Passage to read

UN says 300 migrants forced overboard in two days

SBS World News Radio: The United Nations says 300 migrants have been forced overboard from boats by people smugglers in two days off the south coast of Yemen, with many of them drowning.

UN says 300 migrants forced overboard in two days

UN says 300 migrants forced overboard in two days

In the second such incident in as many days, a people smuggler reportedly "deliberately drowned" 50 teenage African migrants, mainly from Somalia and Ethiopia.

The smuggler had forced more than 150 passengers altogether off his boat.

The International Organisation for Migration's Chissey Mueller says it happened as the boat was approaching Yemen.

"These migrants had been pushed off a boat that a smuggler was bringing into Yemen. Apparently, there was an incident between the migrant smuggler and the authority-type figures along the coastal areas. The migrant smuggler, who then got scared or intimidated by the authority-type figures, then asked the migrants -- and pushed the migrants -- off the boat. Some of the survivors were able to get to the shore, which is where the IOM teams had encountered some of them and asked for their story."

That incident comes barely 24 hours after smugglers forced a barely smaller group of Somali and Ethiopian migrants into the sea off Yemen.

They were approaching the coast of Shabwa, a Yemeni governorate along the Arabian Sea.

The average age of the group was just 16.

The IOM's head of mission in Yemen, Laurent de Boeck, says a bad situation has just become worse.

Record excerpts
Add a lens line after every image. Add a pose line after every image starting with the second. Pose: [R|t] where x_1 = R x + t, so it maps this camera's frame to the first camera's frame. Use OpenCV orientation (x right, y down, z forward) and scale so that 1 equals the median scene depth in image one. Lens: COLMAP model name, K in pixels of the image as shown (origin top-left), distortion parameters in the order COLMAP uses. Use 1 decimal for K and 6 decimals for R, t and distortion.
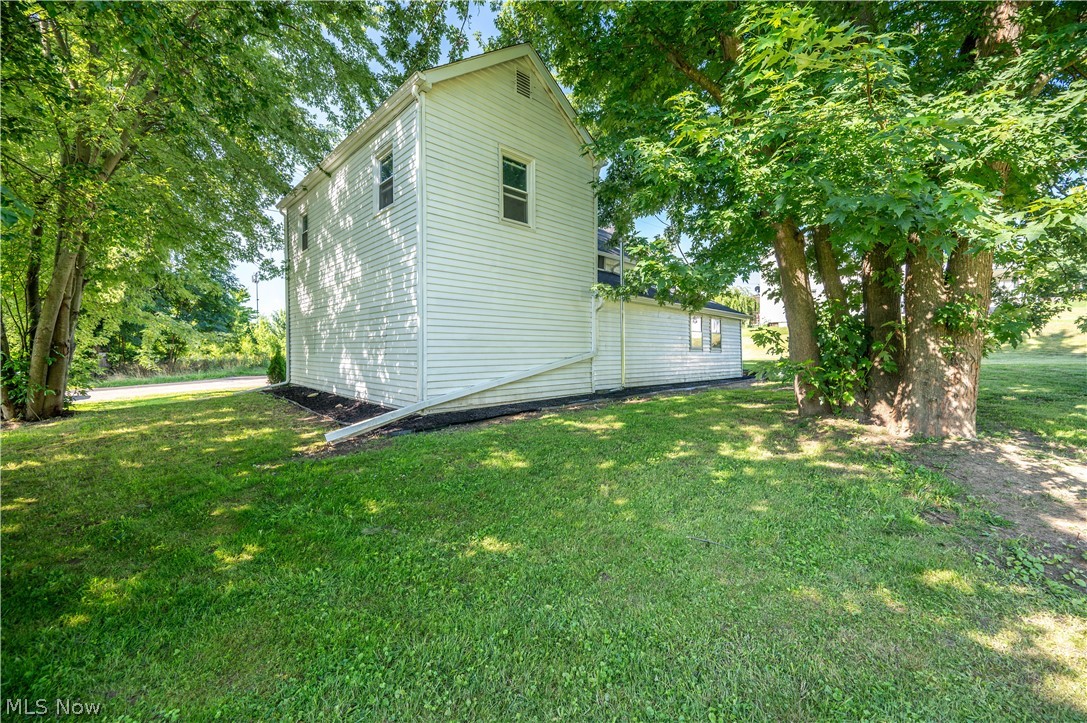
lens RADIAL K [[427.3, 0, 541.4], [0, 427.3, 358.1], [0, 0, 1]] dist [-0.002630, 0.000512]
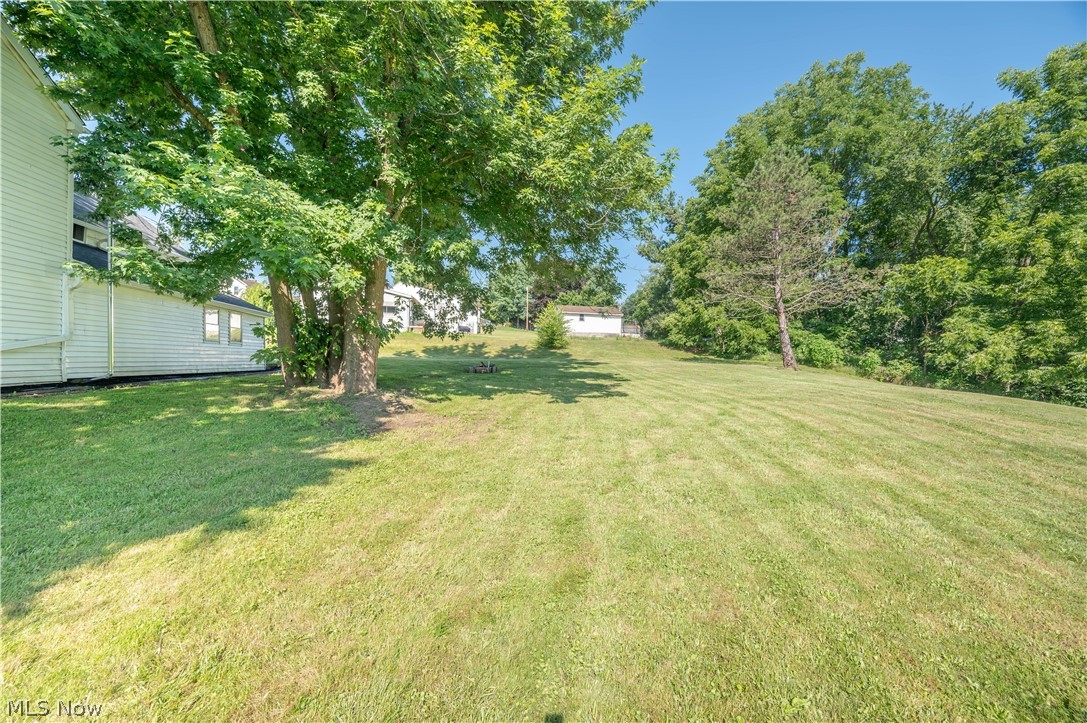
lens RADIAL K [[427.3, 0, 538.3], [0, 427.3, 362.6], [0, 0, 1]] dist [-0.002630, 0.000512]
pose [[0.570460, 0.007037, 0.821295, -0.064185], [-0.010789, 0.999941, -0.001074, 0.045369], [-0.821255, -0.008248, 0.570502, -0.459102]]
==
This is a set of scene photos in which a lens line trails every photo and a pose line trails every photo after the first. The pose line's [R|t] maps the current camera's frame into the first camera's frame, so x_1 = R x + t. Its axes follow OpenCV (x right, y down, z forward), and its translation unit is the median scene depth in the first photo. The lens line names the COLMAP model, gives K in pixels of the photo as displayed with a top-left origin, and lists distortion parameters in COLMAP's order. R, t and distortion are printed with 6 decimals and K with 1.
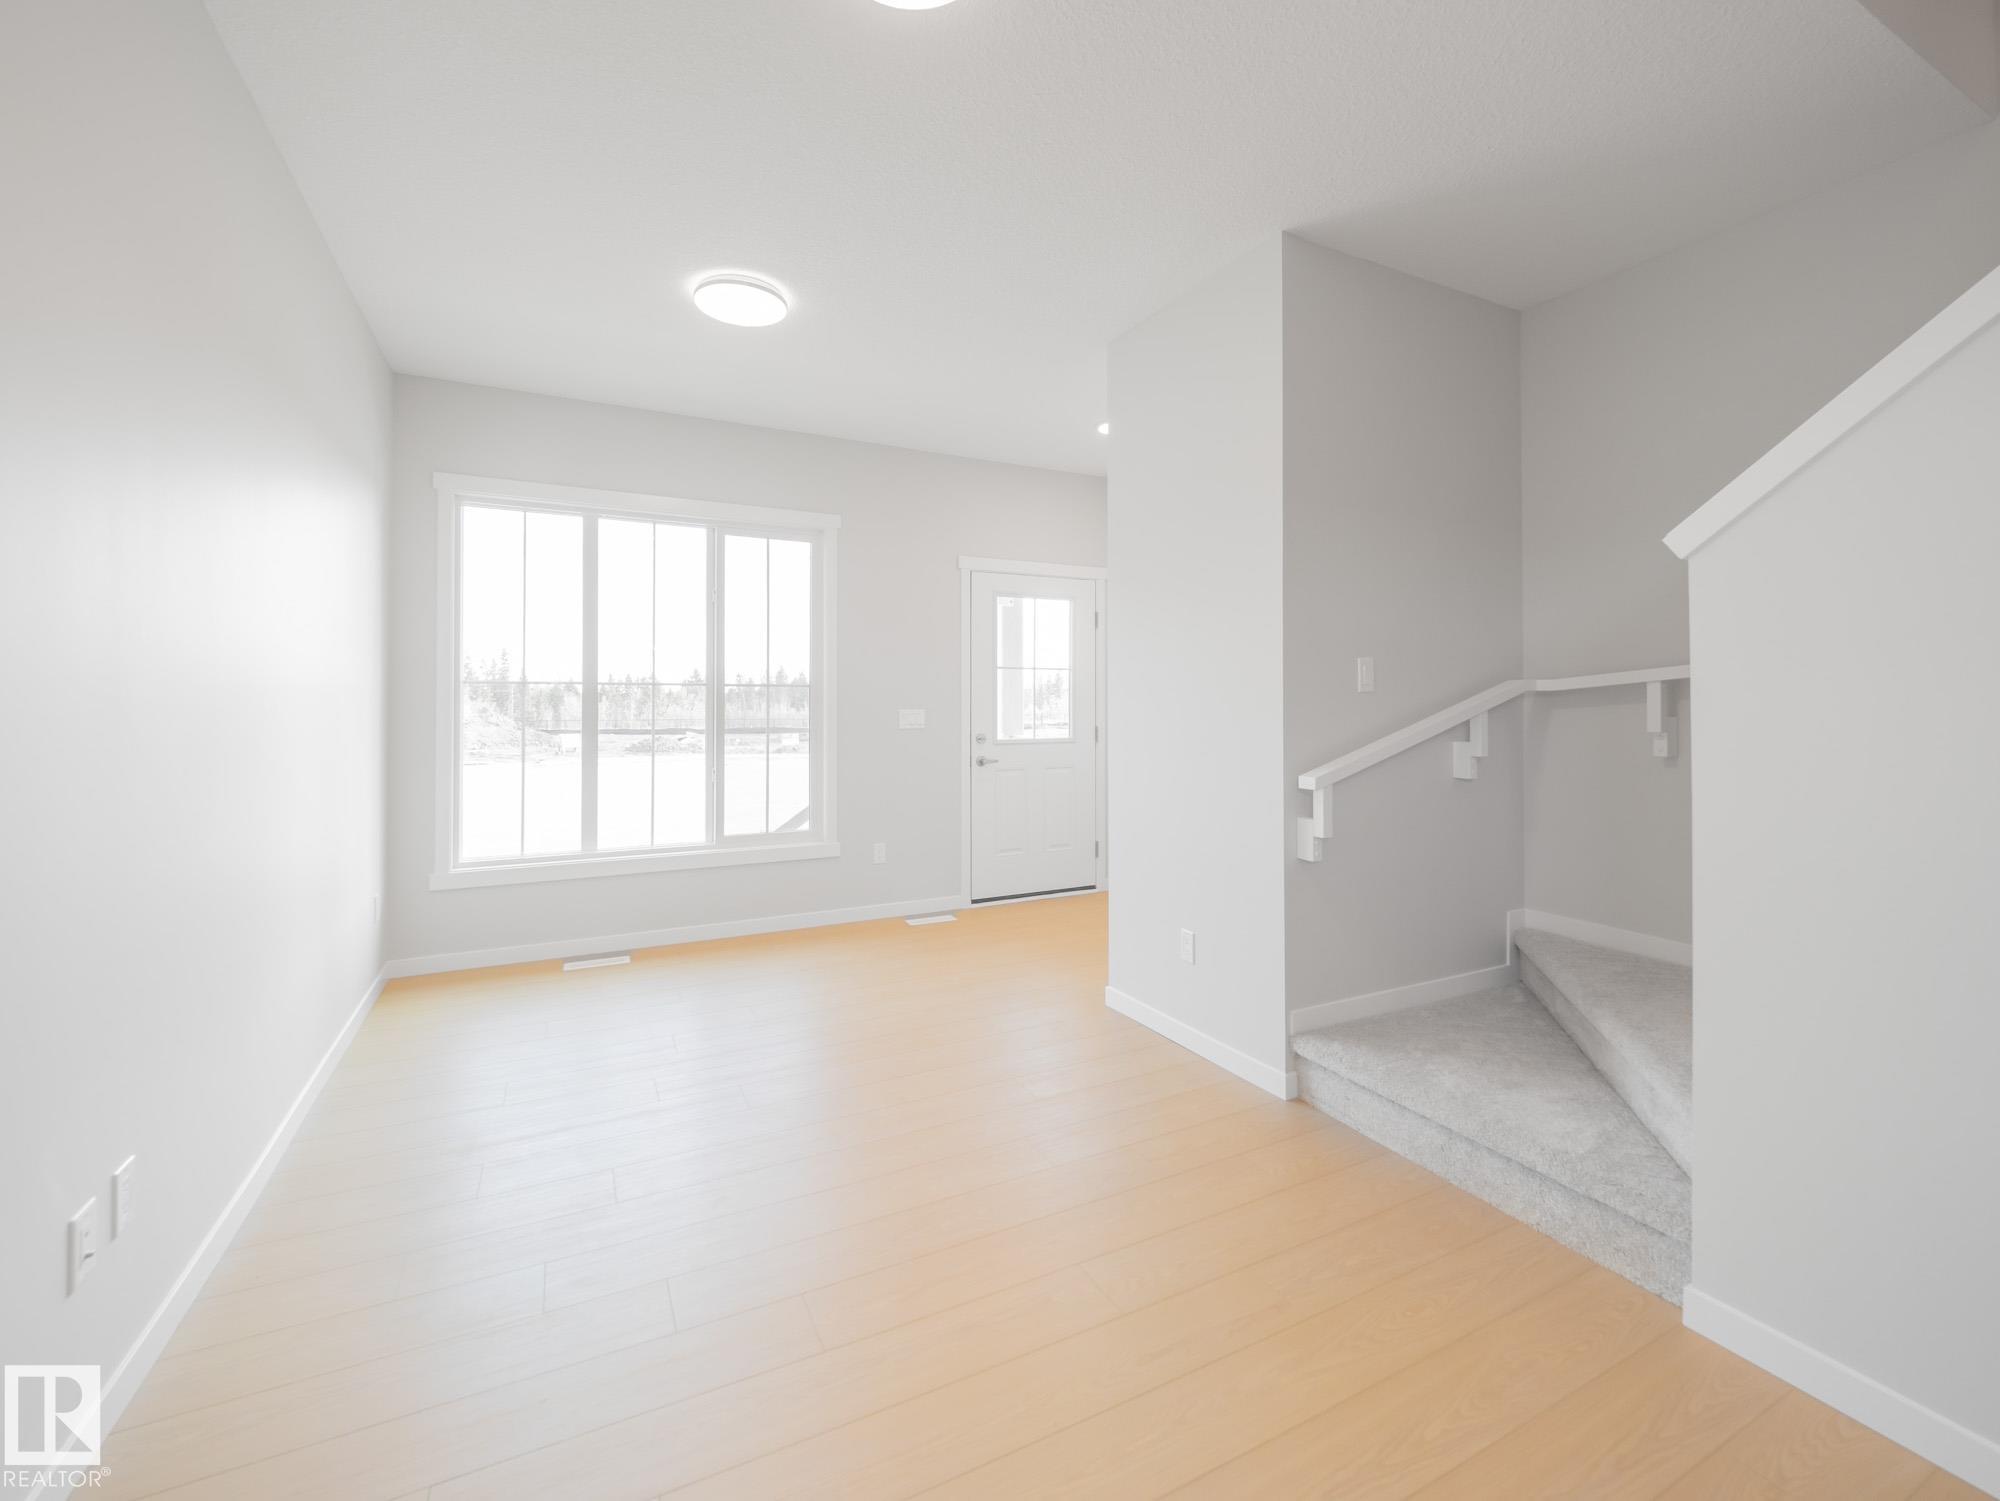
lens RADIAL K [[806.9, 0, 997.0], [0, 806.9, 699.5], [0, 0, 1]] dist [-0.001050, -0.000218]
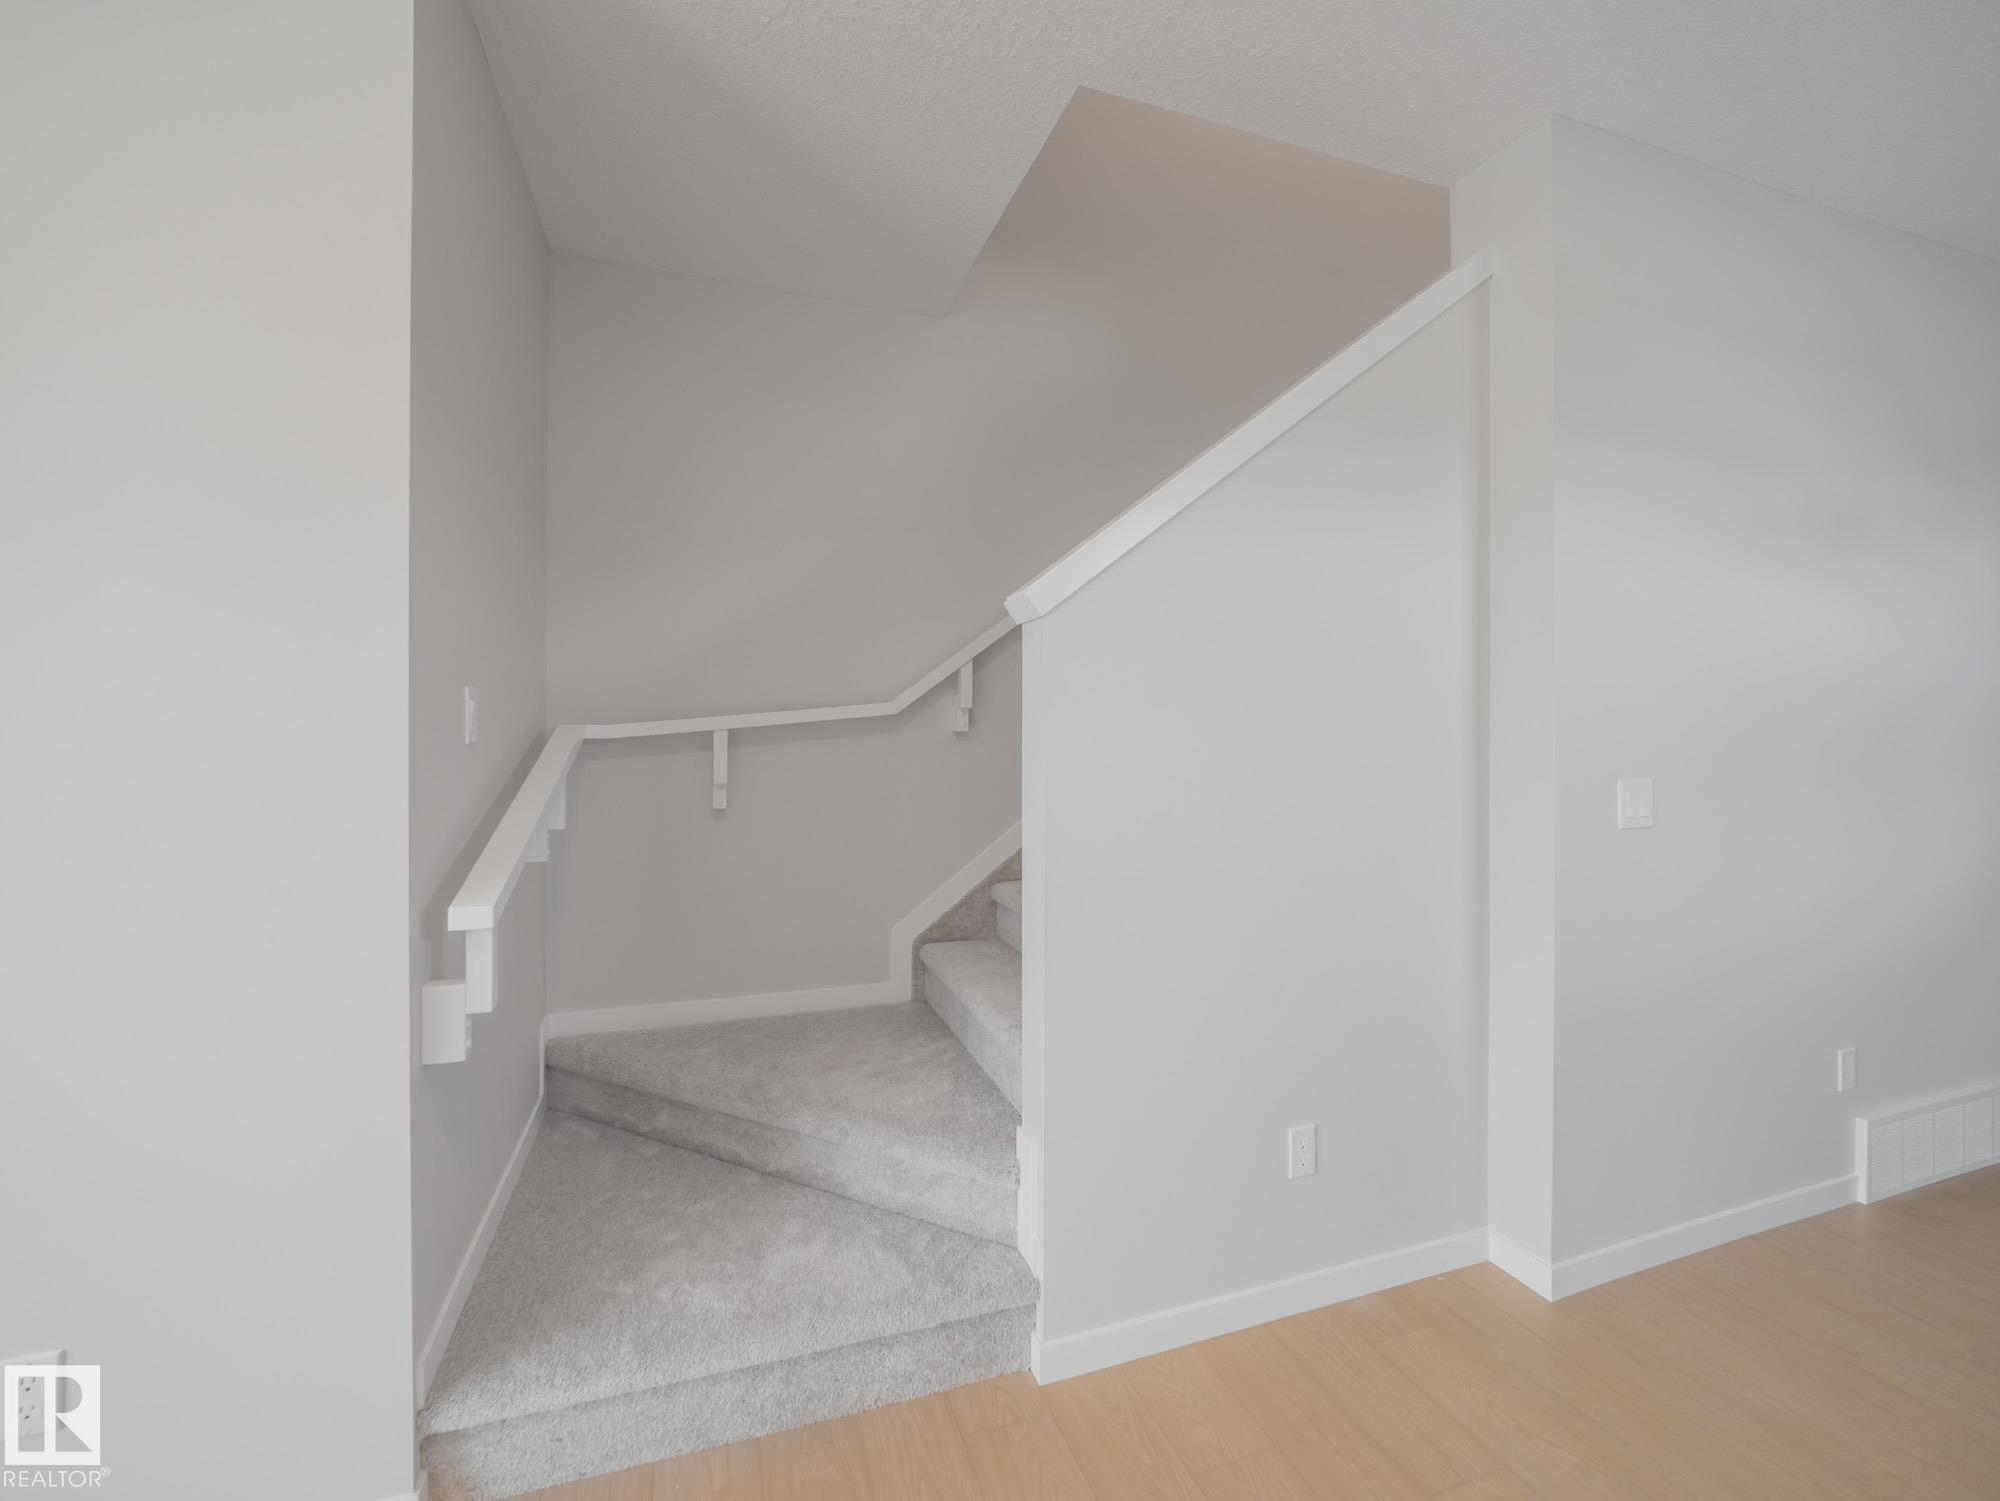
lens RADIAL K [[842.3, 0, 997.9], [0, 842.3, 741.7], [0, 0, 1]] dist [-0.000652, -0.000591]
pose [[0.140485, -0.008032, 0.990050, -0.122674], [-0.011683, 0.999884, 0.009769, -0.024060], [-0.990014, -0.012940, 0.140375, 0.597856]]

Work order 1
In the news report on migrants off Yemen, please restate the part that opens with the words containing "That incident comes" and closes with "just become worse.", swapping "Arabian Sea" for "Gulf of Aden".
Work order 2
Shorten the quoted paragraph in the news report on migrants off Yemen that begins "These migrants had been pushed off a boat" and keep its main facts.
Work order 3
Carry on the news report on migrants off Yemen from its final sentence.

Output 1
That incident comes barely 24 hours after smugglers forced a barely smaller group of Somali and Ethiopian migrants into the sea off Yemen.

They were approaching the coast of Shabwa, a Yemeni governorate along the Gulf of Aden.

The average age of the group was just 16.

The IOM's head of mission in Yemen, Laurent de Boeck, says a bad situation has just become worse.

Output 2
A smuggler bringing a boat into Yemen had an incident with authority-type figures along the coast. Scared or intimidated, he asked the migrants to leave the boat and pushed them off. Some survivors reached the shore, where IOM teams met them and heard their story.

Output 3
"It's maybe linked with the fact that there is reinforcement of control at the borders and that smugglers are panicking, but the reaction is actually worse, because, instead of preventing them entering, they basically continue their business by killing people."

The United Nations says, since the beginning of the year, 55,000 people have made the journey across the Gulf of Aden.

More than half were under age 18 and came from Somalia or Ethiopia.

One-third of them were women.

In March, more than 40 Somali refugees were killed off the Yemeni coast when a helicopter patrol fired on their boat.

The agency says it has encountered nearly 2,000 migrants each month during its coastal patrols.

Another IOM spokeswoman, Olivia Headon, says Yemen's catastrophic civil war has not deterred the flow of people from the Horn of Africa hoping to reach countries in the Gulf region.

"Youth unemployment is quite high in the places where they're coming from, Ethiopia and Somalia. They don't see opportunities for their future, and they get sold this false idea by smugglers that the place they can go to -- in this case, Gulf countries -- has all these opportunities that they can't be afforded at home."

She says the migrants are often well aware of the dangers.

"What we're really seeing here -- it's similar to other routes as well, with people moving from West Africa up to Libya and across to Europe -- often, people are aware of the dangers but they just don't see any other option. It again comes back to this idea that's sold to them, this false promise, this idea of what is almost sold to them as 'heaven.' We often hear migrants that we work with to provide assistance, who've been abused on these routes, talk about how Europe is heaven, how the Gulf country is heaven. And this is what the smugglers are telling them. And they balance out this idea of what their life could be with the risks they know on these routes, and they see this better future as the way to go and to help themselves, help their families."

IOM chief William Lacy Swing has perhaps the most stinging indictment of the smugglers.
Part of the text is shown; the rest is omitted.